8. Governing Law and Matters Relating to the Trust as an Ohio Business Trust.
This Agreement shall be construed in accordance with the laws of the State of Ohio and the
Federal Securities Laws. To the extent that the applicable laws of the State of Ohio, or
any of the provisions herein, conflict with the applicable provisions of Federal Securities
Laws, the latter shall control. It is expressly agreed that the obligations of the Trust
hereunder shall not be binding upon any of the Trustees, shareholders, nominees, officers,
agents or employees of the Trust personally, but shall bind only the trust property of the
Trust. The execution and delivery of this Agreement have been authorized by the Trustees,
and this Agreement has been signed and delivered by an authorized officer of the Trust.

(Problem description): Summarize the governing-law clause in two sentences.

(Data for analysis):
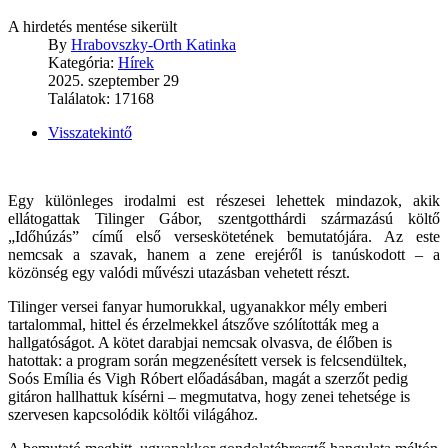
A hirdetés mentése sikerült
By
Hrabovszky-Orth Katinka
Kategória:
Hírek
2025. szeptember 29
Találatok: 17168
Visszatekintő
Egy különleges irodalmi est részesei lehettek mindazok, akik
ellátogattak Tilinger Gábor, szentgotthárdi származású költő
„Időhúzás” című első verseskötetének bemutatójára. Az este
nemcsak a szavak, hanem a zene erejéről is tanúskodott – a
közönség egy valódi művészi utazásban vehetett részt.
Tilinger versei fanyar humorukkal, ugyanakkor mély emberi
tartalommal, hittel és érzelmekkel átszőve szólították meg a
hallgatóságot. A kötet darabjai nemcsak olvasva, de élőben is
hatottak: a program során megzenésített versek is felcsendültek,
Soós Emília és Vigh Róbert előadásában, magát a szerzőt pedig
gitáron hallhattuk kísérni – megmutatva, hogy zenei tehetsége is
szervesen kapcsolódik költői világához.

(The answer): The agreement is construed under the laws of the State of Ohio and the Federal Securities Laws, and the federal laws control wherever Ohio law or any of the agreement's provisions conflict with them. The Trust's obligations bind only its trust property, not its Trustees, shareholders, nominees, officers, agents or employees personally, and the agreement was authorized by the Trustees and signed and delivered by an authorized officer of the Trust.